One of the regular faces stooped over Tara. His balance unsteady, his face hard and spiky. He was as unsure on his feet as a newborn.
“Tara.” answered my sister.
“Why don’t you come over to my table Tara, you can pull up on my knee and I’ll tell you a wonderful story.”
“My mummy says I’m not to talk to strangers!” she countered.
“Well I’m Dennis, and since we’re no longer strangers Tara…”
“Cut that shit out Dennis!” Clive yelled from behind the hard wood counter “I’ve told you before, sit your hole in that corner and keep your knee to your-fuckin-self or I’ll club you!”
Dad said nothing; only after Clive glared at him with his eyes all but hanging out of his head did he look up from his drink.
“Stay away from Dennis kids, you hear me?!” our education about Dennis and his kind complete.
It was pushing 4PM and Dad was still propped at the bar, we had an hour left to get to Leisure World – it wouldn’t happen but we were kids and we still believed strongly in the power of hope. Somehow he had managed to convince Clive to extend his tab to another five or six rounds, he even convinced Dennis to buy him a couple as compensation for him trying to fiddle with his daughter.

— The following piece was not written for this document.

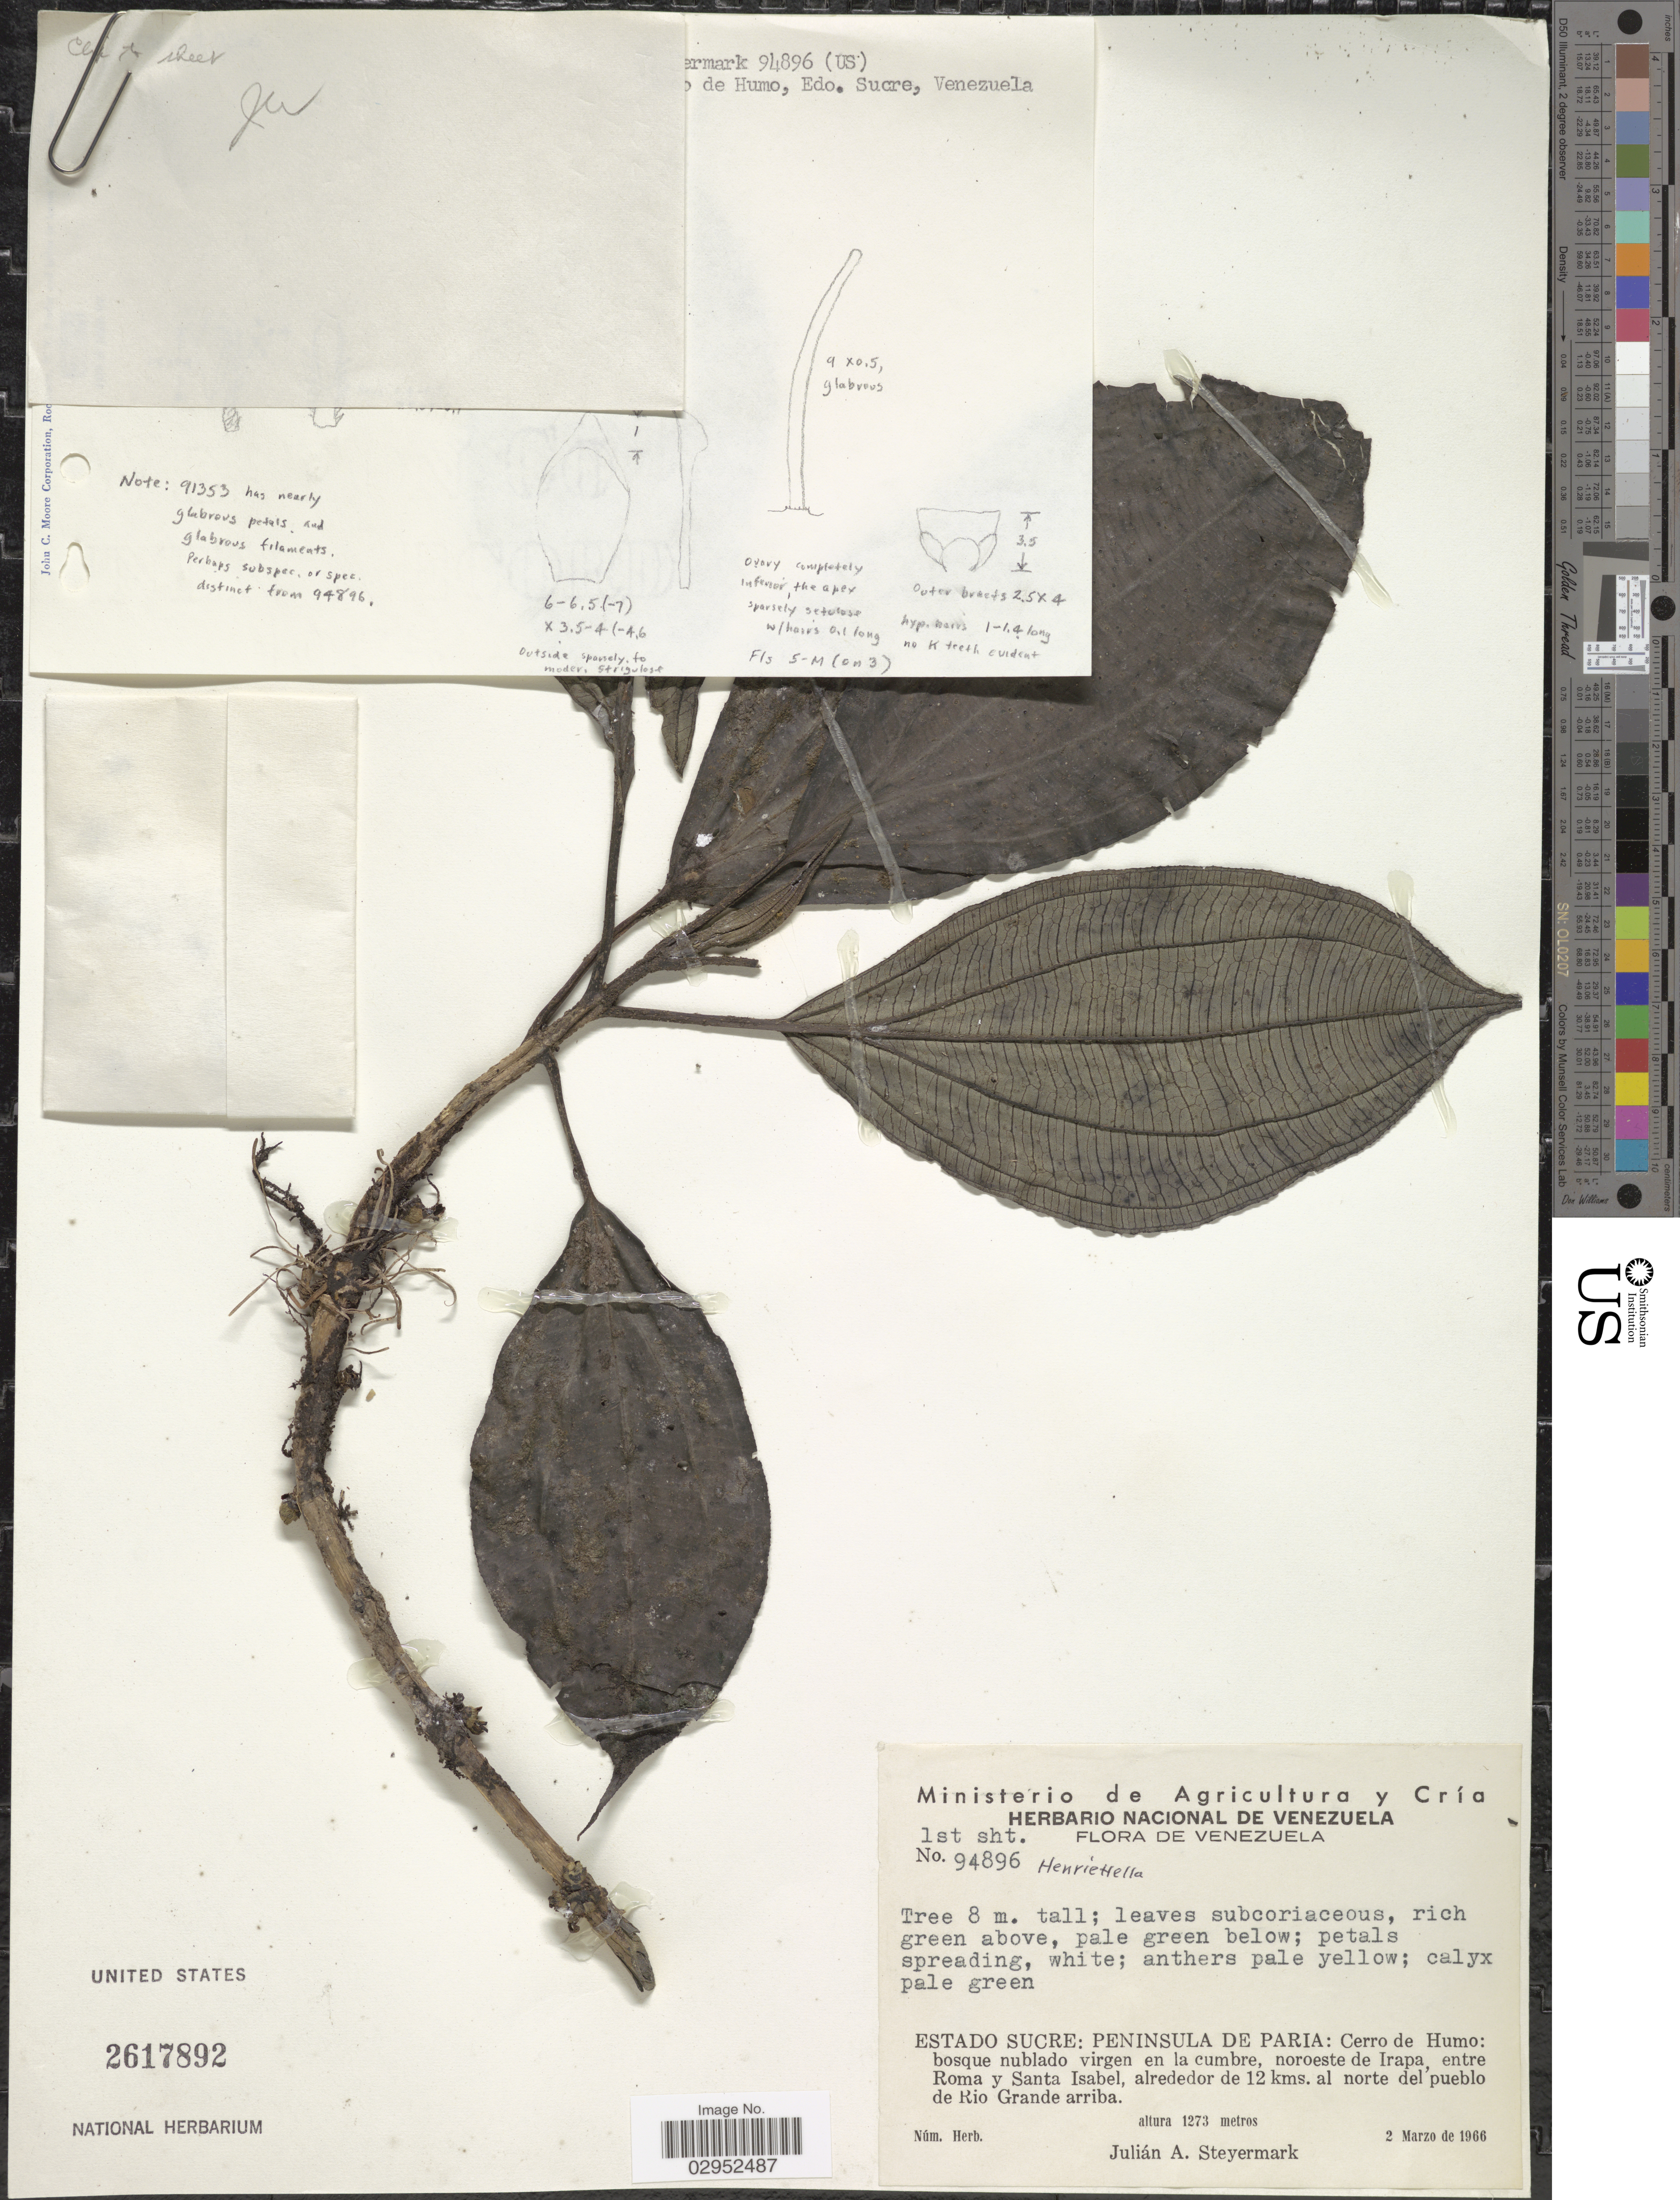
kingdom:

The building shook in its foundations. Two large bottles of spirits came off the wall, the chandelier danced in the fittings making a sound similar to that of Santa flying overhead. The wall length mirror cracked in several places with each break racing to be the first to make the middle. Getting to his feet Jack grabbed each of
us in his callus-riddled hands and dragged us out of the bar. Clive followed shepherding the weekend Alco-army outside to prevent them from drinking him dry while he figured out what just happened. Fountain Street was rushed with a tsunami of soot coming towards us from Wellington Place. Sirens rang out in all directions and then a second bang shook us in our shoes before the grey wave washed over us blinding everyone.
It took hours to get out of town that Saturday; checkpoints in all directions were queued around the block and the military had their weapons ready and their dogs at work. We made it through under a tirade of insults.
“Fucking Irish bastards!” hurled one of the soldiers.
“You watch your tongue.” spat my dad, his eyes were lazy, footing unsure. He got that way on whiskey.
“Or what?”
“Take you out of that uniform and you’re just a little shit. If my kids weren’t here I…”
“You’d what you fucking Mick?” snarled the soldier.
They looked set to butt heads when an officer came over with a thick well-to-do English accent and instructed the soldier to duties elsewhere. He marched off and the rest of them give their C.O a look of disgust mixed with disappointment. You could tell they didn’t respect him. Maybe he hadn’t earned his stripes; maybe they just wanted to watch a mouthy Paddy get his dough-hole stomped.
Once past the checkpoint we’d discover the bus service had been suspended due to the bombing in the city centre and would have to walk it home. I knew better to ask my dad any questions when he was like this – Mum didn’t.
“What the fuck is wrong with you?! You took our kids to that fucking dirty old bar, almost got them blown up, almost got yourself kicked to death! Do we not have enough money problems Jack? Is life not challenging enough for you?!” she poked.